Le Conseil de sécurité des Nations Unies a convoqué une réunion d’urgence pour discuter des mesures à prendre en réponse à la crise en RDC. De son côté, l’Union africaine (UA) a lancé un appel à la cessation immédiate des hostilités entre les forces congolaises et les rebelles du M23. L’UA a souligné la nécessité d’une solution pacifique à cette crise régionale. Vendredi, les ambassades des États-Unis et de la France, de même que le ministère britannique des Affaires étrangères, ont demandé à leurs citoyens de quitter la ville de Goma tant que les voies de transport demeurent ouvertes.
L’argumentation rwandaise : une menace sécuritaire
Le gouvernement rwandais a rejeté les accusations portées contre lui. Lors d’une interview accordée à la chaîne Africa 24, le ministre rwandais des Affaires étrangères, Olivier Jean Patrick Nduhungirehe, a expliqué que la question du M23 représente une menace sécuritaire pour son pays. Selon lui, la RDC, en assimilant systématiquement le M23 au Rwanda, a constitué une coalition militaire contre son pays.
Celle-ci comprenant des soldats burundais, des mercenaires européens, des miliciens Wazalendo et des membres des FDLR (Forces Démocratiques de Libération du Rwanda), un groupe accusé de génocide. Le ministre a ajouté que cette coalition serait animée par une idéologie génocidaire, soutenue par la volonté de certains acteurs politiques congolais, notamment le Président Félix Tshisekedi, de renverser le gouvernement rwandais.
Aux origines du M23
Le M23, formé en mai 2012, est né d’une rébellion menée par des militaires congolais ayant déserté les forces armées nationales. Le groupe avait alors pris les armes en raison de frustrations liées à la mise en œuvre des accords de paix conclus après la rébellion du CNDP (Congrès National pour la Défense du Peuple). Après plusieurs années de relative calme, les tensions ont ressurgi en 2022, lorsque le M23 a relancé ses offensives, déclenchant une nouvelle crise avec des accusations de soutien de la part du Rwanda.

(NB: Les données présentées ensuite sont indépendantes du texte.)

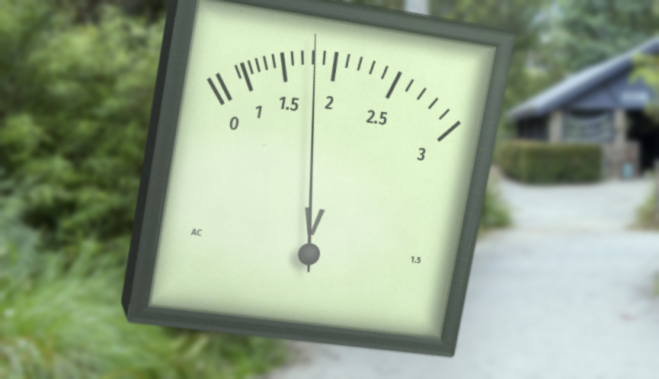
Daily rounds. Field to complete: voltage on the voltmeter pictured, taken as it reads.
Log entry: 1.8 V
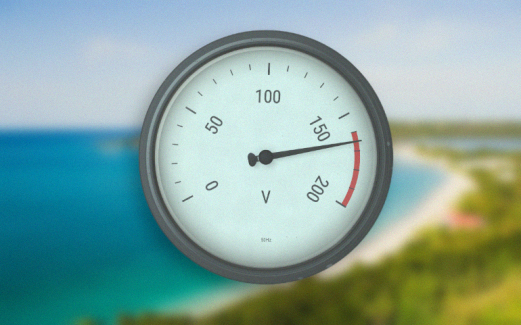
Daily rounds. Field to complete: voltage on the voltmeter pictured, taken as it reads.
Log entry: 165 V
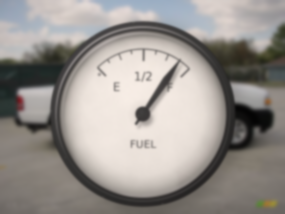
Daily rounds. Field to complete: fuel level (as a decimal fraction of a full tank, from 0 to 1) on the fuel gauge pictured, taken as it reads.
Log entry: 0.875
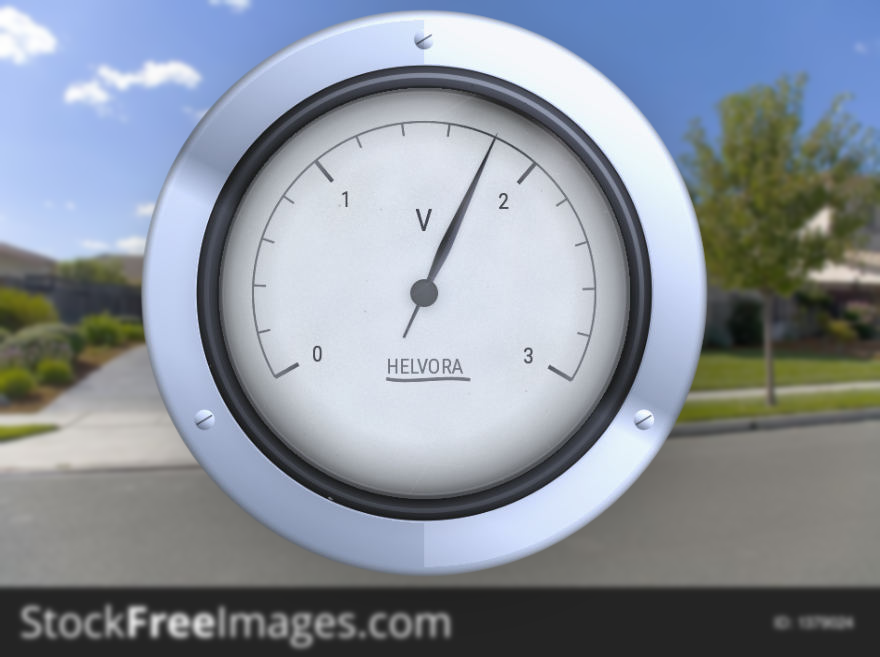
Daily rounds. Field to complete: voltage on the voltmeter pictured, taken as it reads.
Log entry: 1.8 V
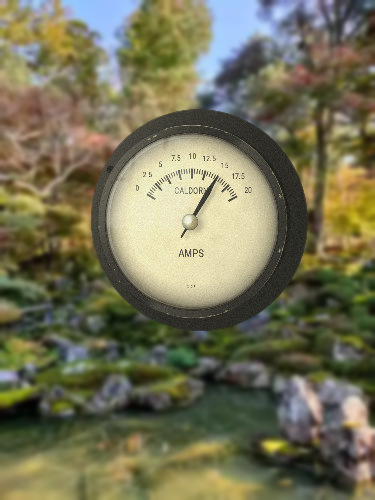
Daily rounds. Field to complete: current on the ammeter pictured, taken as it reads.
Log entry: 15 A
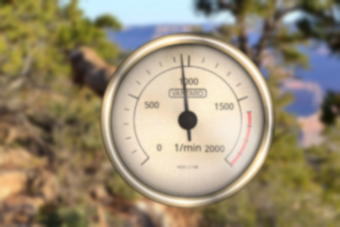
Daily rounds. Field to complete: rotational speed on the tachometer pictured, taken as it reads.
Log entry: 950 rpm
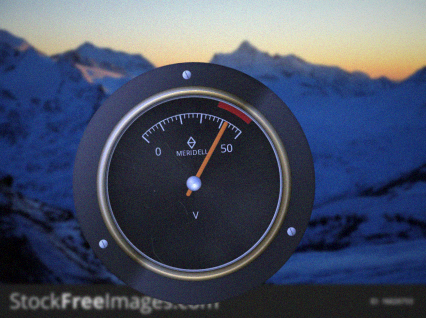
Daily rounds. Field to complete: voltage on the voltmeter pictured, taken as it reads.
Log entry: 42 V
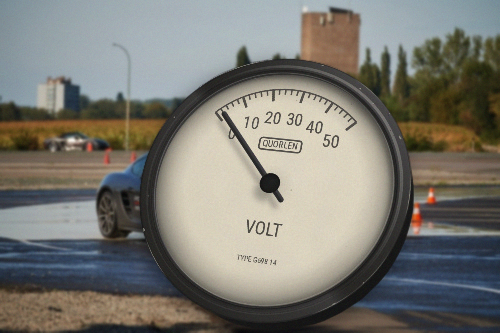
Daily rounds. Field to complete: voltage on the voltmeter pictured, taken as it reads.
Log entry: 2 V
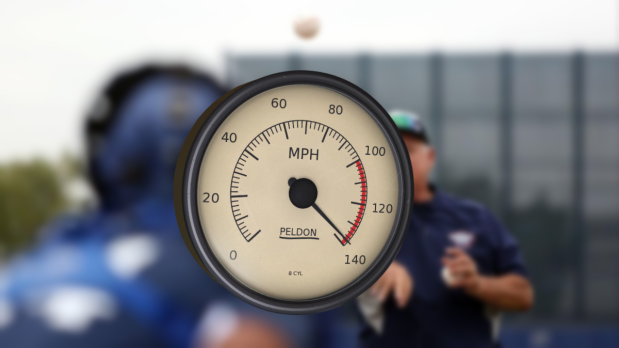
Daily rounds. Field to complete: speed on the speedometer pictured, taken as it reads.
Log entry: 138 mph
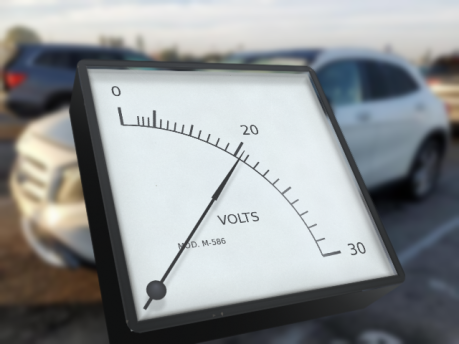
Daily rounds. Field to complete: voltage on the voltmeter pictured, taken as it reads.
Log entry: 20.5 V
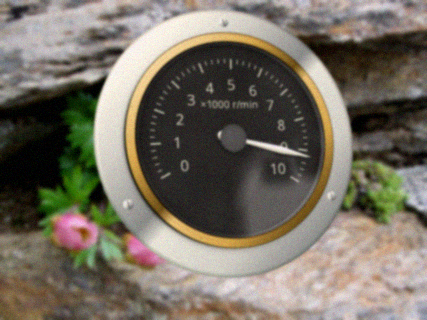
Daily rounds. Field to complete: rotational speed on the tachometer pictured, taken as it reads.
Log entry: 9200 rpm
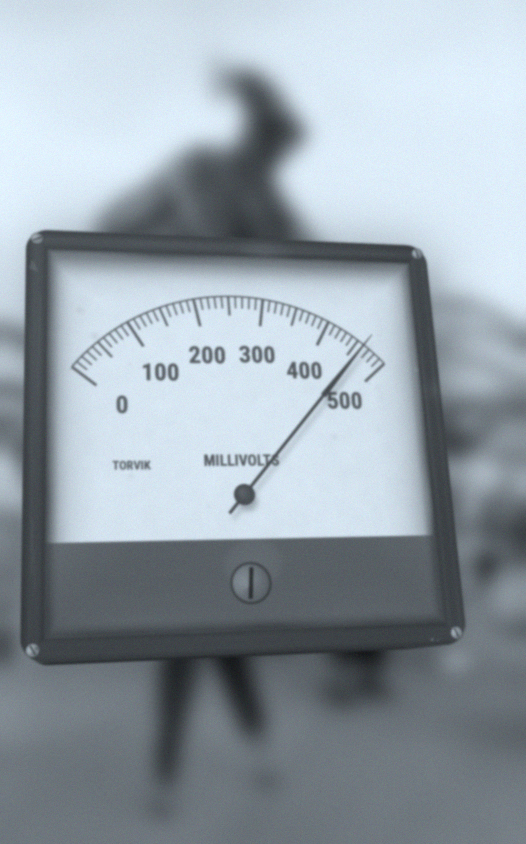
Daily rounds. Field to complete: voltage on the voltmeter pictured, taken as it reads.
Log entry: 460 mV
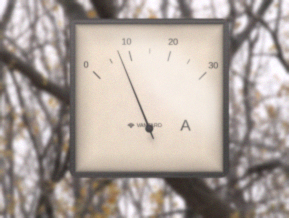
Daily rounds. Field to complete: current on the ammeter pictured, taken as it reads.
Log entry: 7.5 A
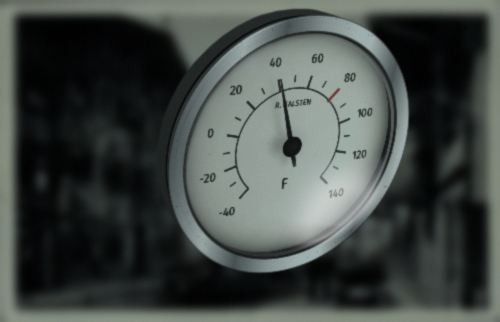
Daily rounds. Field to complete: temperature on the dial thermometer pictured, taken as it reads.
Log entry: 40 °F
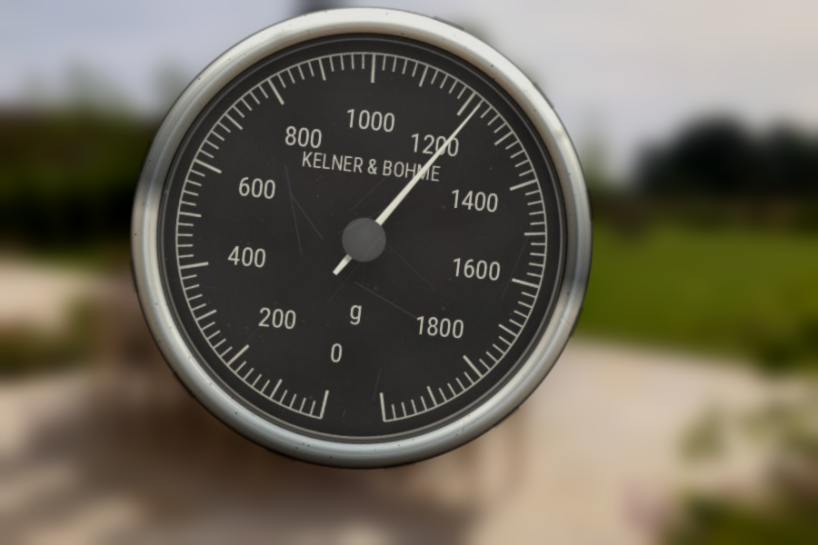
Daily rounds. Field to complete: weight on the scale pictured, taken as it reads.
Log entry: 1220 g
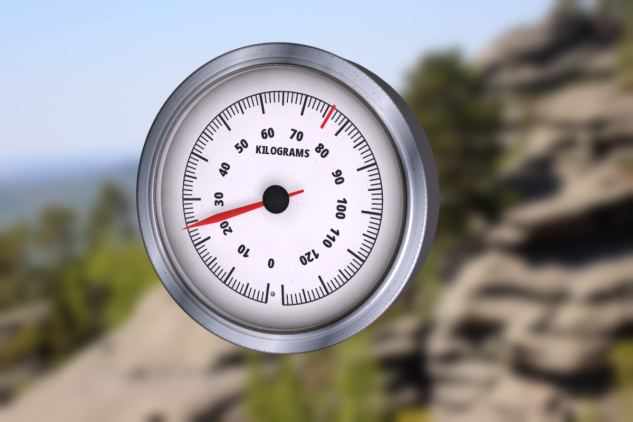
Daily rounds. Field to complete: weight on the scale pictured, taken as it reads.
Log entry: 24 kg
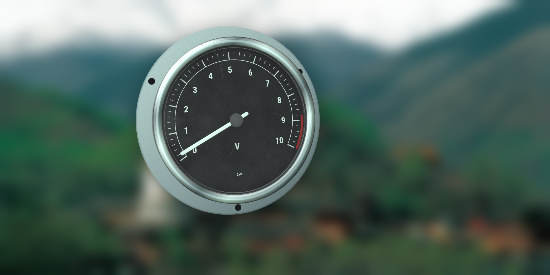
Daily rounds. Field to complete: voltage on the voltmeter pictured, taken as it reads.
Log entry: 0.2 V
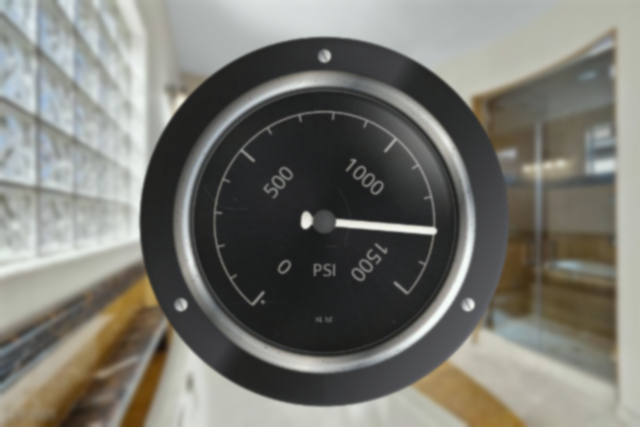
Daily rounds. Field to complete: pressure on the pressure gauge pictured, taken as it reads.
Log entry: 1300 psi
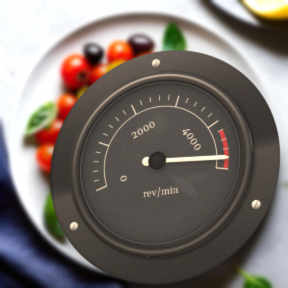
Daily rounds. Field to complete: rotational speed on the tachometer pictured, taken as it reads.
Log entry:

Le M23 continue de revendiquer un dialogue direct avec le gouvernement congolais pour résoudre les différends concernant les accords de paix de 2013. Toutefois, Kinshasa considère le groupe comme une menace à la souveraineté nationale et un agent de déstabilisation, soutenu par le Rwanda. Pour l’heure, Kigali n’a pas réagi officiellement à la décision de la RDC, mais l’avenir des relations entre les deux pays semble désormais marqué par l’impasse diplomatique.